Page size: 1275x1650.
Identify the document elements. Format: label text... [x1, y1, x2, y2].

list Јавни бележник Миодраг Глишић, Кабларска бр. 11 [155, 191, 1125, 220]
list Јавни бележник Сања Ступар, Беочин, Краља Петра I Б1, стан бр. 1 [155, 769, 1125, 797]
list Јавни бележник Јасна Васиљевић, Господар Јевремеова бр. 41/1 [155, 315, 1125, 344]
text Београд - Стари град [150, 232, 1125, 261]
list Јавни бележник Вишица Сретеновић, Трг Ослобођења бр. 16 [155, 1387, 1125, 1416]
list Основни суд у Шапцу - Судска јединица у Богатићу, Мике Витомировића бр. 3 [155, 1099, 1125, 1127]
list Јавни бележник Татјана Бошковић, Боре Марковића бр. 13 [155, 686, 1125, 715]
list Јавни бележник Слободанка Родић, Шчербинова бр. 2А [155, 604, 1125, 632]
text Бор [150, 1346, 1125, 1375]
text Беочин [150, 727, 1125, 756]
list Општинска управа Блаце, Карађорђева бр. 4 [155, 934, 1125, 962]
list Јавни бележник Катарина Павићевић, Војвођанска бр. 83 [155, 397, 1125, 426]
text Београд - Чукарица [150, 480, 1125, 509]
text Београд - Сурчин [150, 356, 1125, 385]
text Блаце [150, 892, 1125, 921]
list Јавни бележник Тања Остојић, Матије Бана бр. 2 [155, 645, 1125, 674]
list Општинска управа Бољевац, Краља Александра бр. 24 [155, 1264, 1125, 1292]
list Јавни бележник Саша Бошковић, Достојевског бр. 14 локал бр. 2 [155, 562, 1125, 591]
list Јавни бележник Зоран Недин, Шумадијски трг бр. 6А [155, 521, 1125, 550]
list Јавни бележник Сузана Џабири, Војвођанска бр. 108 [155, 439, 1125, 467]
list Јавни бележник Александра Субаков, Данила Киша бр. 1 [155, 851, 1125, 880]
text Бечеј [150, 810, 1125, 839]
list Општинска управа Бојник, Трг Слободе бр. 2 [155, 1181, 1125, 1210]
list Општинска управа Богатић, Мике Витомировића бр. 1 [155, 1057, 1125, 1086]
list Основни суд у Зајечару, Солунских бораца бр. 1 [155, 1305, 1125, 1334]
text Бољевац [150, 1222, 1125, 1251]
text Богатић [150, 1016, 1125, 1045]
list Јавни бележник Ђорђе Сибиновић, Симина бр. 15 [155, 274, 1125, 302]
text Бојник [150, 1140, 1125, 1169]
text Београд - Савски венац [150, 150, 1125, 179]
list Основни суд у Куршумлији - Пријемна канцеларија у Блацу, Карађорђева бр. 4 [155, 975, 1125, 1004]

#### [Work request]
Copy the listing exactly.

#### [Response area]
Page size: 1275x1650.
Identify the document elements. Format: label text... [x1, y1, x2, y2].

list Јавни бележник Миодраг Глишић, Кабларска бр. 11 [155, 191, 1125, 220]
list Јавни бележник Сања Ступар, Беочин, Краља Петра I Б1, стан бр. 1 [155, 769, 1125, 797]
list Јавни бележник Јасна Васиљевић, Господар Јевремеова бр. 41/1 [155, 315, 1125, 344]
text Београд - Стари град [150, 232, 1125, 261]
list Јавни бележник Вишица Сретеновић, Трг Ослобођења бр. 16 [155, 1387, 1125, 1416]
list Основни суд у Шапцу - Судска јединица у Богатићу, Мике Витомировића бр. 3 [155, 1099, 1125, 1127]
list Јавни бележник Татјана Бошковић, Боре Марковића бр. 13 [155, 686, 1125, 715]
list Јавни бележник Слободанка Родић, Шчербинова бр. 2А [155, 604, 1125, 632]
text Бор [150, 1346, 1125, 1375]
text Беочин [150, 727, 1125, 756]
list Општинска управа Блаце, Карађорђева бр. 4 [155, 934, 1125, 962]
list Јавни бележник Катарина Павићевић, Војвођанска бр. 83 [155, 397, 1125, 426]
text Београд - Чукарица [150, 480, 1125, 509]
text Београд - Сурчин [150, 356, 1125, 385]
text Блаце [150, 892, 1125, 921]
list Јавни бележник Тања Остојић, Матије Бана бр. 2 [155, 645, 1125, 674]
list Општинска управа Бољевац, Краља Александра бр. 24 [155, 1264, 1125, 1292]
list Јавни бележник Саша Бошковић, Достојевског бр. 14 локал бр. 2 [155, 562, 1125, 591]
list Јавни бележник Зоран Недин, Шумадијски трг бр. 6А [155, 521, 1125, 550]
list Јавни бележник Сузана Џабири, Војвођанска бр. 108 [155, 439, 1125, 467]
list Јавни бележник Александра Субаков, Данила Киша бр. 1 [155, 851, 1125, 880]
text Бечеј [150, 810, 1125, 839]
list Општинска управа Бојник, Трг Слободе бр. 2 [155, 1181, 1125, 1210]
list Општинска управа Богатић, Мике Витомировића бр. 1 [155, 1057, 1125, 1086]
list Основни суд у Зајечару, Солунских бораца бр. 1 [155, 1305, 1125, 1334]
text Бољевац [150, 1222, 1125, 1251]
text Богатић [150, 1016, 1125, 1045]
list Јавни бележник Ђорђе Сибиновић, Симина бр. 15 [155, 274, 1125, 302]
text Бојник [150, 1140, 1125, 1169]
text Београд - Савски венац [150, 150, 1125, 179]
list Основни суд у Куршумлији - Пријемна канцеларија у Блацу, Карађорђева бр. 4 [155, 975, 1125, 1004]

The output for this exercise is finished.